Catherine Conley, odpowiedzialna w NASA za ochronę planet przed zanieczyszczeniem, uważa, że proponowane oszczędności nie będą tak duże jak mówią Schulze-Makuch i Fairén. Misja Curiosity kosztowała 2,5 miliarda dolarów, a na ochronę wydano zaledwie 10 milionów. Ponadto, jak twierdzi, procedury sterylizacji wymuszają tworzenie lepszych projektów i przeprowadzanie bardziej rygorystycznych testów. Z analiz kosztów wynika, że ochrona planet albo ma minimalny udział w budżecie, albo prowadzi do powstania lepszych urządzeń - stwierdziła Conley.
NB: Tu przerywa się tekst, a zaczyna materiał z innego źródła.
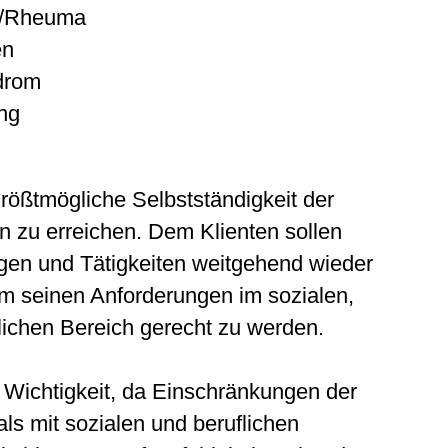
se/Rheuma
en
drom
ng
e größtmögliche Selbstständigkeit der
 zu erreichen. Dem Klienten sollen
gen und Tätigkeiten weitgehend wieder
m seinen Anforderungen im sozialen,
lichen Bereich gerecht zu werden.
r Wichtigkeit, da Einschränkungen der
ls mit sozialen und beruflichen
Sekunduje jej Ashwin Vasavada, zastępca głównego menedżera ds. programu naukowego Curiosity, który zauważa, że wiele z procedur związanych z ochroną przed zanieczyszczeniami i tak trzeba stosować, gdyż są one konieczne do zbudowania odpowiednio czułych i wytrzymałych instrumentów naukowych. Conley dodaje, że zasady określone przez COSPAR już biorą pod uwagę możliwość istnienia ziemskiego życia na Marsie. Nie nakazują one wysyłania całkowicie sterylnych pojazdów, ale określają maksymalną liczbę mikroorganizmów, które mogą znaleźć się na metrze kwadratowym pojazdu. Takie limity są konieczne, jeśli chcemy kiedyś poznać źródła życia. Na Ziemi nie możemy badać początków życia, gdyż wszyscy przodkowie zostali zjedzeni przez potomków. Dowody uległy zniszczeniu - stwierdza Conley.
Warto jednak zauważyć, że tego typu dyskusje staną się wkrótce bezprzedmiotowe, przynajmniej w stosunku do Marsa. W ciągu najbliższych lat na Czerwonej Planecie wylądują ludzie, a ich nie można poddać sterylizacji. Obecnie mamy szansę prowadzenia badań dotyczących życia na Marsie. Gdy wylądują tam ludzie, ne pewne pytania nie poznamy już nigdy odpowiedzi. To wyścig z czasem - mówi Conley.